166 Les douze Nidânas appelées au Tibet, Tin-brel-Chug-nyl (les 12 causes interdépendantes qui ont fait naître la matière et tous les phénomènes) et qui sont basées sur les "Quatre Vérités".

 

Parmi toutes les Philosophies religieuses existant, le Bouddhisme est la moins comprise. Les Lassen, les Weber, les Wassiljew, les Burnouf et les Julien, voire même les "témoins oculaires" du Bouddhisme Tibétain, comme Csoma de Köros et Schlagintweit, n'ont réussi, jusqu'à présent, qu'à ajouter la perplexité à la confusion. Aucun d'eux n'a jamais reçu ses renseignements d'une véritable source Gélougpa : ils ont tous jugé le Bouddhisme à l'aide des mêmes connaissances empruntées à des lamaseries de la frontière du Tibet dans des régions où se trouve une population très dense de Bhoutanais, de Leptchas, de Bons et de Dougpas 167 à bonnet rouge, sur la ligne des Himalayas. Des centaines de volumes achetés à des Bouddhistes Bouriates, Shamans et Chinois, ont été lus et traduits, commentés et mal compris, suivant la coutume invariable. Les Ecoles Esotériques cesseraient d'être dignes de leur nom, si leur littérature et leur doctrine devenaient la propriété de leurs co-religionnaires profanes – et, pis encore, celle du public occidental. Cela découle du simple sens commun et de la logique. C'est pourtant un fait que nos Orientalistes se sont toujours refusés à reconnaître : ils ont donc continué à discuter gravement les mérites relatifs et les absurdités des idoles, des "tables devineresses" et des "figures magiques de Phourbou 168" sur la "tortue  carrée".  Rien  de  tout  cela  n'a  de  rapport  avec  le  véritable  Bouddhisme [VI 113] philosophique des Gélougpa, ou même des plus instruits parmi les sectes Sakyapa 169 et Kadampa 170. Tous ces "plats", ces tables de sacrifices, ces cercles magiques de Chinsreg [offrandes brûlées], etc., étaient ouvertement importés du Sikkhim, du Bhoutan et du Tibet Oriental, de chez les Bons et les Dougpas. On les représente néanmoins comme des caractéristiques du Bouddhisme Tibétain ! Il serait aussi loyal de juger, sans la lire, la Philosophie de l'Evêque Berkeley, après avoir étudié le Christianisme d'après le culte de saltimbanque des lazzaroni de Naples, qui se livrent à une danse mystique devant l'idole de saint Pip, ou portent, à Tsernie, un ex-voto en cire du phallus de saint Côme et de saint Damien.

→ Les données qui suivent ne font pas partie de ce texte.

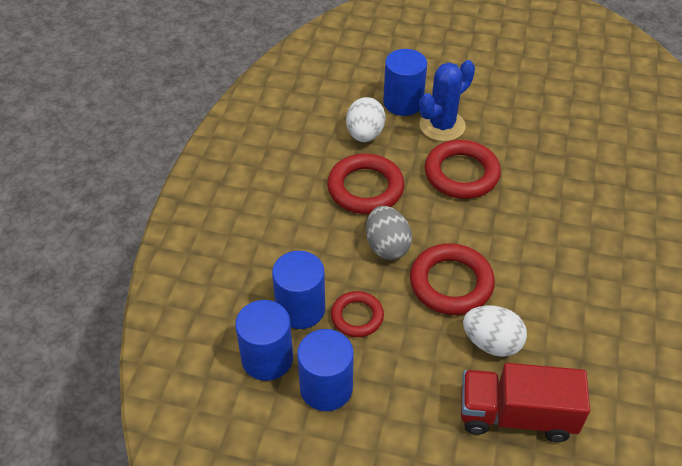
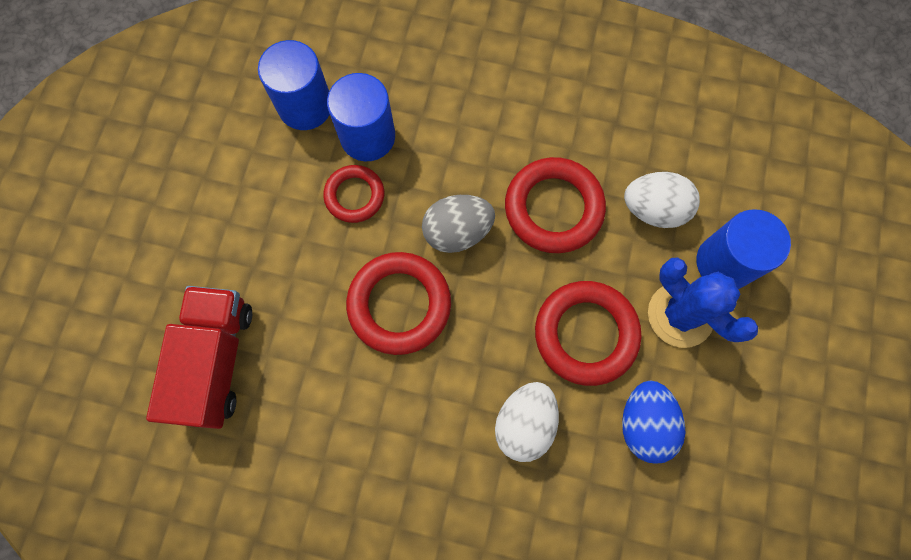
camera: 90 degrees right, 25 degrees up
blue cylinder [297,329,354,411] -> none
white egg [463,305,527,357] -> white egg moved to [495,382,559,462]
none -> blue egg [622,380,685,464]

167 Hbrug-pa : les maîtres du tonnerre ; secte des bouddhistes habitant principalement le Bhutan et se rattachant aux écoles non réformées.

168 [Phur bu ou P'urbu, signifie "glaive-coup de tonnerre" : instrument de métal en forme de poignard à trois arêtes servant aux exorcistes et aux lamas pour écarter les démons. Voir The Buddhism of Tibet or Lamaism, par L. Austine Waddell M.B., pp. 340-1.]

 

Il est très vrai que les Shrâvakas primitifs (les auditeurs) et les Shramanas (ceux qui "restreignent la pensée", les "purs") ont dégénéré et que bien des sectes Bouddhistes sont tombées dans le dogmatisme et le ritualisme pur et simple. Comme tous les autres  enseignements ésotériques, à demi-supprimés, les paroles du Bouddha ont un double sens et chaque secte a prétendu, peu à peu, être la seule à posséder le véritable sens et avoir ainsi droit à la suprématie sur les autres. Le schisme s'est glissé dans le corps si pur du Bouddhisme primitif et s'y est attaché, comme un hideux cancer. L'Ecole du Mahâyâna ("Grand Véhicule") de Nâgârdjouna fut attaquée par le système Hînayâna (ou "Petit Véhicule") et même la Yogâchârya d'Aryâsanga fut défigurée par le pèlerinage annuel, des Indes aux rivages de Mansarovara, de légions de vagabonds aux cheveux nattés, qui jouent le rôle de Yogis et de Fakirs, plutôt que de travailler. Une horreur affectée du monde et la fastidieuse et inutile pratique de compter les inhalations et les exhalations pour arriver à produire une absolue tranquillité du mental ou méditation, ont rapproché cette école de celle de la Hatha Yoga et en ont fait l'héritière des Tîrthikas Brahmaniques. Et, bien que ses Srotâpatti, ses Sakridâgâmin, ses Anâgâmin et ses Arhats 171, portent les mêmes noms dans presque toutes les écoles, les doctrines de chacune diffèrent considérablement et il n'est guère probable qu'aucune gagne les véritables Abhijnâs (les cinq pouvoirs anormaux surnaturels). [VI 114]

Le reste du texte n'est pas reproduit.